Rimasto solo, il pittore iniziò sempre più a bere, trascurando spesso la pittura, che subiva una sempre maggiore involuzione commerciale ed una sciatteria in senso esecutivo, limitandosi egli a copiare svogliatamente fotografie, spesso di persone defunte. Ormai apatico ed accidioso, il pittore non volle esporre quasi più, specie fuori le mura (nel 1904 comunque fu presente ad una collettiva a Ravenna) e pare abbia rifiutato l’invito di Giovanni Boldini, che lo stimava, di raggiungerlo a Parigi. Ogni tanto Bernagozzi rivelava la zampata del vecchio leone, come in alcuni ritratti maschili: quello icastico del 1904 in collezione privata a Ferrara, che par quasi il protagonista del dolente racconto di Mann Morte a Venezia; quello dell’onorevole Andrea Costa (1908, Ferrara, Galleria Civica d’Arte moderna e contemporanea); quello del collezionista di ceramiche Giovanni Pasetti (1910, ubicazione ignota); oppure l’Autoritratto del 1911 (Ferrara, collezione privata). Il suo amor proprio fu ferito poi da una polemica giornalistica che lo contrappose nel 1909 al letterato Ezio Maria Gray, reo di aver snobbato la sua produzione ritrattistica presentata all’ennesima collettiva ferrarese allestita al Palazzo dei Diamanti. Pur mantenendosi in parte dando lezioni private alle fanciulle della borghesia ferrarese (Isa Magrini, che per certi versi lo superò) o alle figlie di sodali (Ada Santini) o di artisti (Beatrice Maldarelli), egli viveva in una miseria pittoresca, in una bohème dai toni vernacolari, tanto che all’ennesimo sfratto gli amici socialisti della Deputazione Provinciale riuscirono a fargli ottenere come casa-studio una stanza nella torre ovest del Castello Estense di Ferrara. Qui dipinse fino alla fine dei suoi giorni, morendo per un male incurabile a soli cinquantasei anni.
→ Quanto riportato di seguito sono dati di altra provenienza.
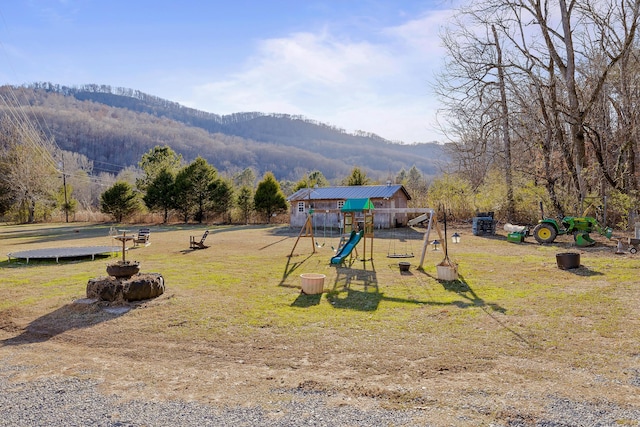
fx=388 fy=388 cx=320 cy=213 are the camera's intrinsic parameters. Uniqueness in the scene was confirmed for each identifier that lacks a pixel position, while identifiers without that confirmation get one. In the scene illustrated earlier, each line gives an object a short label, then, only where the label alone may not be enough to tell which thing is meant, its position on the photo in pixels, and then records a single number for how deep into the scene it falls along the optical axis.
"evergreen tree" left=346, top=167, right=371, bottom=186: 33.09
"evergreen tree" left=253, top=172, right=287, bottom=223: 32.84
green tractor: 13.71
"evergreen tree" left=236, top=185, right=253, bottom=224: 33.53
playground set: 10.44
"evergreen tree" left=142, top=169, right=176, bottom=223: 33.66
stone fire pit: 7.15
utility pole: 38.66
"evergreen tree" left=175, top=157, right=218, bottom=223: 33.41
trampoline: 12.44
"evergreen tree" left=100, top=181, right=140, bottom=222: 34.75
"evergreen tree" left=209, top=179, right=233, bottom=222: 33.63
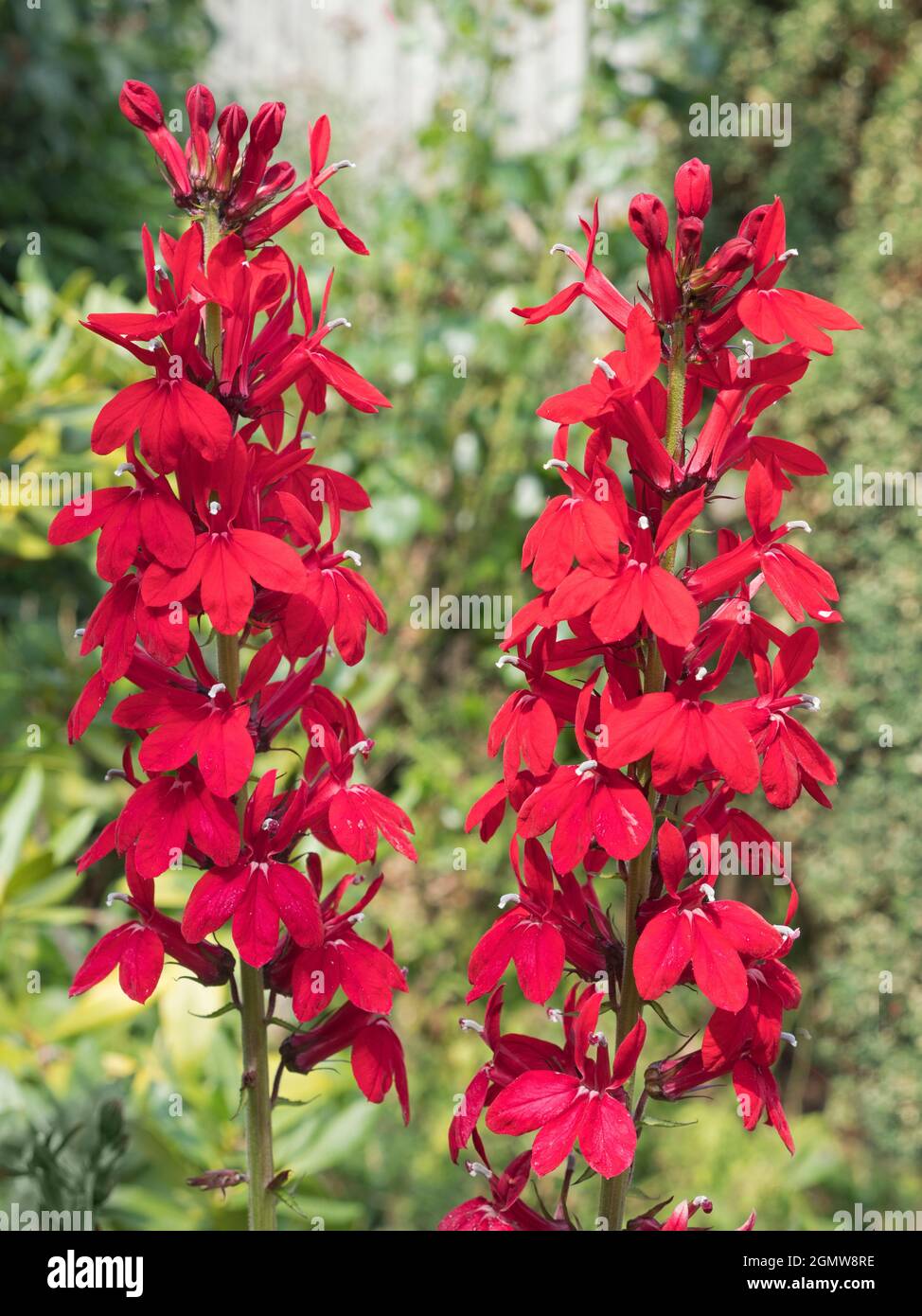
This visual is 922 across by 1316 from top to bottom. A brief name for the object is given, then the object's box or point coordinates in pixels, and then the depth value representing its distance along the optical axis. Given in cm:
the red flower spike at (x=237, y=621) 54
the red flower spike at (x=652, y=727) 52
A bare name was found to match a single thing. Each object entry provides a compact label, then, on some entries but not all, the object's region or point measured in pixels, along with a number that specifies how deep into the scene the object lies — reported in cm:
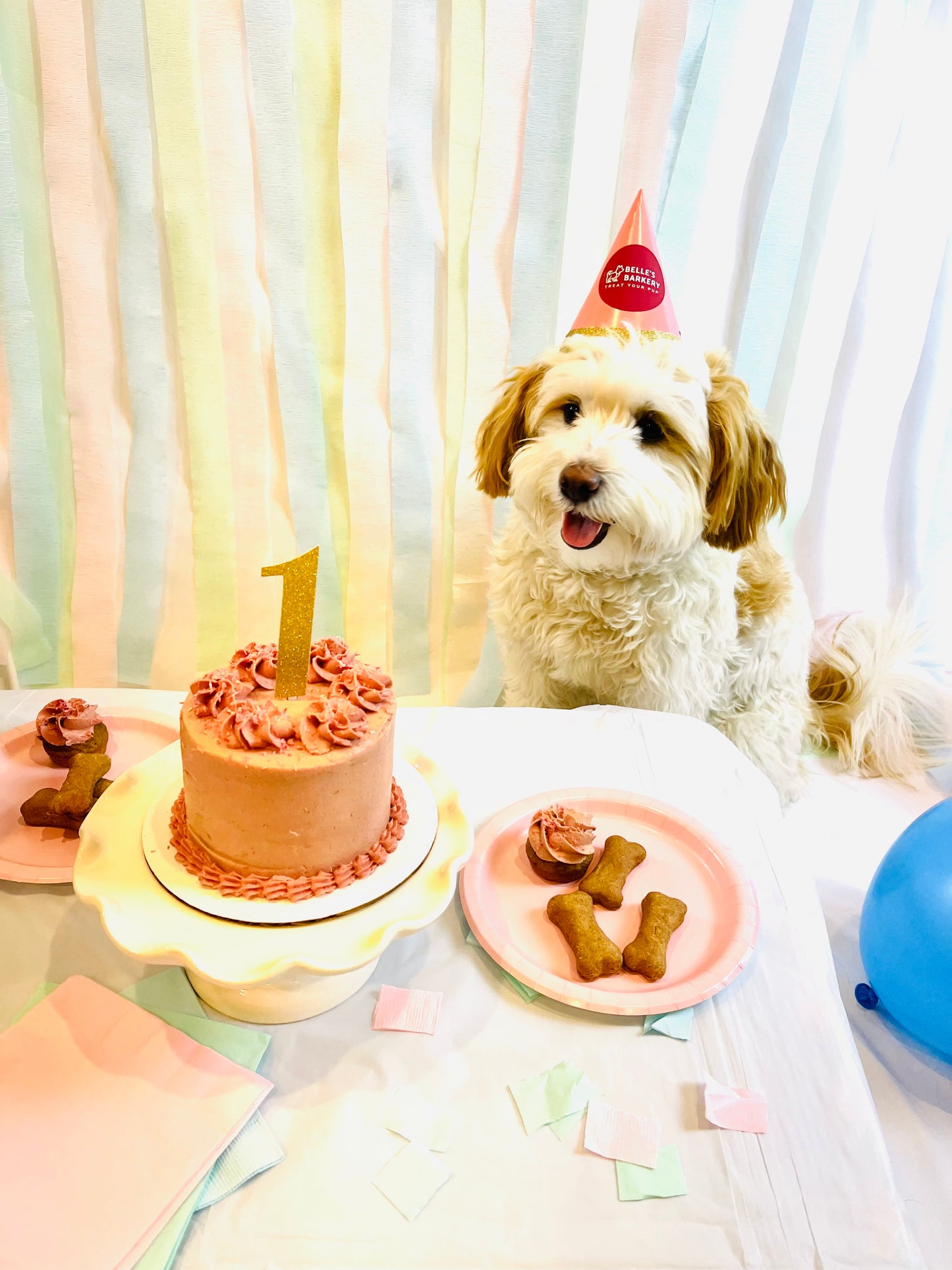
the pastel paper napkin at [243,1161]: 71
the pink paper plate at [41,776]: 100
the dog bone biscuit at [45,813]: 104
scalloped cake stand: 72
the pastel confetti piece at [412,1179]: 72
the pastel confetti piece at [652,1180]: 74
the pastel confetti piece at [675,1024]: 87
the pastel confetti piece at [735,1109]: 80
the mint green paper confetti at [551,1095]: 79
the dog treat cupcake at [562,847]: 104
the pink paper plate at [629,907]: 90
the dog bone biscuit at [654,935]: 92
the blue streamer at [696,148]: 151
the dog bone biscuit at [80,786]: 103
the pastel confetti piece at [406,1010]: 87
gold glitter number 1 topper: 85
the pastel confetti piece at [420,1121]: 77
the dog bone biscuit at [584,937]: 92
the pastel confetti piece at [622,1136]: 77
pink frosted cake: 79
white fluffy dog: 129
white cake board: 78
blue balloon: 112
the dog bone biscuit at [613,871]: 102
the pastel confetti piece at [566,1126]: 78
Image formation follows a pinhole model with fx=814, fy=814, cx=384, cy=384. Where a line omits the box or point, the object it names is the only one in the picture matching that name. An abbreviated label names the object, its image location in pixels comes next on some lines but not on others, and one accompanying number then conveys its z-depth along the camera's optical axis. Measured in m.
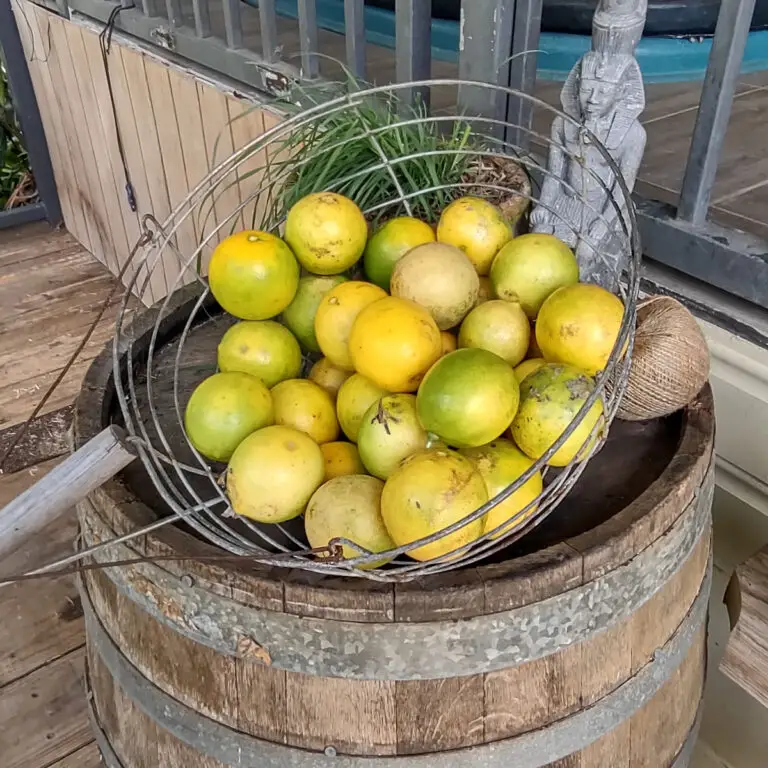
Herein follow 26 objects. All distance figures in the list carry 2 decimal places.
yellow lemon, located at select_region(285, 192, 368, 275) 0.84
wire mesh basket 0.62
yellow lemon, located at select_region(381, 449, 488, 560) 0.62
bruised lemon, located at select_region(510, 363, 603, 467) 0.68
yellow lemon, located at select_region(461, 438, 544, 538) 0.67
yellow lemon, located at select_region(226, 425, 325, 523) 0.68
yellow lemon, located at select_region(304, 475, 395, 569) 0.66
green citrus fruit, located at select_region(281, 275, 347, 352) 0.88
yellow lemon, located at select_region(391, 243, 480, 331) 0.79
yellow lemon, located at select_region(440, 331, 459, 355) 0.82
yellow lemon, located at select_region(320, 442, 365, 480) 0.75
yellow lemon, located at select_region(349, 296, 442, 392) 0.72
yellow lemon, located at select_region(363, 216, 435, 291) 0.88
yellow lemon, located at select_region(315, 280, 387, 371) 0.79
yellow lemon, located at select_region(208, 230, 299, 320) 0.82
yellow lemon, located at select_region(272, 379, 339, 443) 0.78
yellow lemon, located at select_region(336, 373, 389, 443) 0.76
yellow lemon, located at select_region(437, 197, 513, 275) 0.88
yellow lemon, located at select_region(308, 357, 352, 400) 0.84
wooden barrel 0.63
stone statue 0.88
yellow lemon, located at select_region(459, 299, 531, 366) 0.78
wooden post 0.69
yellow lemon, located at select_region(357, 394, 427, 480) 0.70
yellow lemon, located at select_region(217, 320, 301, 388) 0.82
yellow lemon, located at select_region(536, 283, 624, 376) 0.73
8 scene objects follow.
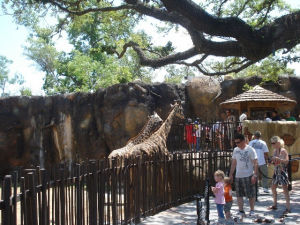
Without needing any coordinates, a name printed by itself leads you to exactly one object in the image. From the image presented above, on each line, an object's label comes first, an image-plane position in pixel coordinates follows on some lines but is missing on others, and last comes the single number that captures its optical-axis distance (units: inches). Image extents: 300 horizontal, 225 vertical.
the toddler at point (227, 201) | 287.9
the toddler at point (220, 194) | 282.2
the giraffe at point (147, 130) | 470.6
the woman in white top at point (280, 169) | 318.0
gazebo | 604.5
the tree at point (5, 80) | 2407.7
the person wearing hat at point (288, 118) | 596.3
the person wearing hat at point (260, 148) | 422.6
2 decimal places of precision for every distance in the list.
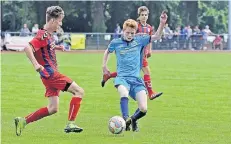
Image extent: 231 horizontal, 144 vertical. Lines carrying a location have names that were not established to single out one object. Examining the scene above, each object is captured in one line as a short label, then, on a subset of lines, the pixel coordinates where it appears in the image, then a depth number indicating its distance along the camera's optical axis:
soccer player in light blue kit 11.34
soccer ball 10.95
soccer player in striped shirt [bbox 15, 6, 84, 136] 11.00
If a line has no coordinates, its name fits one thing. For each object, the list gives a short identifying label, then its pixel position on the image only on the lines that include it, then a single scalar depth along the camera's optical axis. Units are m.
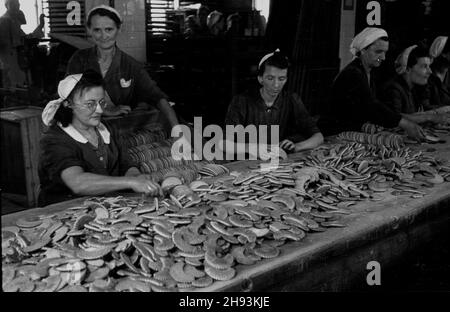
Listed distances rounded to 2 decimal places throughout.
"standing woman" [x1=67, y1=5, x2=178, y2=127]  3.99
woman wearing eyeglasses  2.78
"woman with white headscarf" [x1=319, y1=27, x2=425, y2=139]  4.49
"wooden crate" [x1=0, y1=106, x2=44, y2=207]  4.50
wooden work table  2.05
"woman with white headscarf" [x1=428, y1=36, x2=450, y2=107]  6.28
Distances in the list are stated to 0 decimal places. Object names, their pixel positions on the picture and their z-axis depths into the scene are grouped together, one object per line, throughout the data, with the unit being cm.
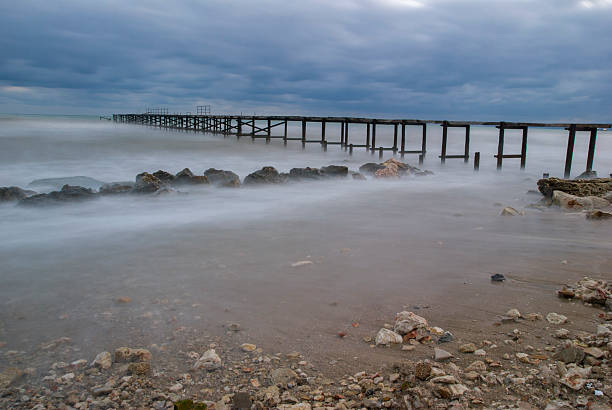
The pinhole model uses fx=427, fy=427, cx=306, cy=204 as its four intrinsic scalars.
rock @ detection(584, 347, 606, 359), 227
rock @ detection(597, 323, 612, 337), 258
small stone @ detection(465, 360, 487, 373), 221
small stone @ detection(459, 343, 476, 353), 245
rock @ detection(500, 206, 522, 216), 715
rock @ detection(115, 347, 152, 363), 239
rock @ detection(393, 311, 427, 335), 268
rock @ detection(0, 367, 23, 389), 221
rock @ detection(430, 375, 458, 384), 206
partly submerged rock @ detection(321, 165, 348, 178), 1261
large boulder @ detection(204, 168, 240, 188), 1064
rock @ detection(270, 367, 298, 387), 219
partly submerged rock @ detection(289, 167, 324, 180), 1197
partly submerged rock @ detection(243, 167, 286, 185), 1090
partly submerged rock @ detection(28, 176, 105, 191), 1067
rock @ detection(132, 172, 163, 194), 909
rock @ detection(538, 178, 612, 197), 839
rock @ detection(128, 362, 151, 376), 227
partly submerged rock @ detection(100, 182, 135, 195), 910
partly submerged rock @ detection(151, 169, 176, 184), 1070
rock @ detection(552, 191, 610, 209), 751
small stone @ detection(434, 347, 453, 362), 236
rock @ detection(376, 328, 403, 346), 257
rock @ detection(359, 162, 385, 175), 1371
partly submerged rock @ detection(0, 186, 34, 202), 805
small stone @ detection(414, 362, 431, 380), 211
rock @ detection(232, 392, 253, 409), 200
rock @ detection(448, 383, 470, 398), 198
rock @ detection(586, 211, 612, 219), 667
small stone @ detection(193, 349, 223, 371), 233
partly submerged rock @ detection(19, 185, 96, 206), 780
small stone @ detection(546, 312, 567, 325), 281
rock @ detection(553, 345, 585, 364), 224
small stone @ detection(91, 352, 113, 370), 236
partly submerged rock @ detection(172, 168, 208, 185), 1056
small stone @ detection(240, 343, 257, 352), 254
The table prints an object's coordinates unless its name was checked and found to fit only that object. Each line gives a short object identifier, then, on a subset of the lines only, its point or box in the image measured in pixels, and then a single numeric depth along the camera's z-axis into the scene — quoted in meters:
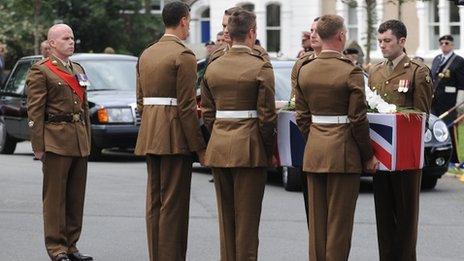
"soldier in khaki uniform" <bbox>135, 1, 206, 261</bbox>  10.09
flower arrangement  9.50
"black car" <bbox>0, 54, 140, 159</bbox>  20.61
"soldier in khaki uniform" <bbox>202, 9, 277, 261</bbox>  9.57
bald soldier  11.10
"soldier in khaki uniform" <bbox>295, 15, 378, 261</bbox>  9.16
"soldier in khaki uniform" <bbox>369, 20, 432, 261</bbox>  9.98
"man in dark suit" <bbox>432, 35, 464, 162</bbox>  20.14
Ai suoi funerali lesse l’elogio funebre il critico Alberto Neppi, proprietario delle avanguardistiche edizioni “Taddei”, mentre lo commemorò significativamente in un articolo il giovane Filippo De Pisis, usando lo pseudonimo “Il raggio”. Il Comune di Portomaggiore ha istituito in sua memoria il “Premio Speciale Bernagozzi” e una Galleria del Ritratto, presso l’ottocentesco Teatro Concordia, con dieci suoi dipinti ed altrettanti di Remo Brindisi.

Riferimenti bibliografici: Il Raggio [Filippo De Pisis], Federico Bernagozzi, in “L’Orifiamma”, febbraio 1916; R. Sitti, Federico Bernagozzi e il suo tempo, Ferrara, 1959; L. Scardino, Federico Bernagozzi ritrattista, prefazione di V. Sgarbi, Portomaggiore, 1982.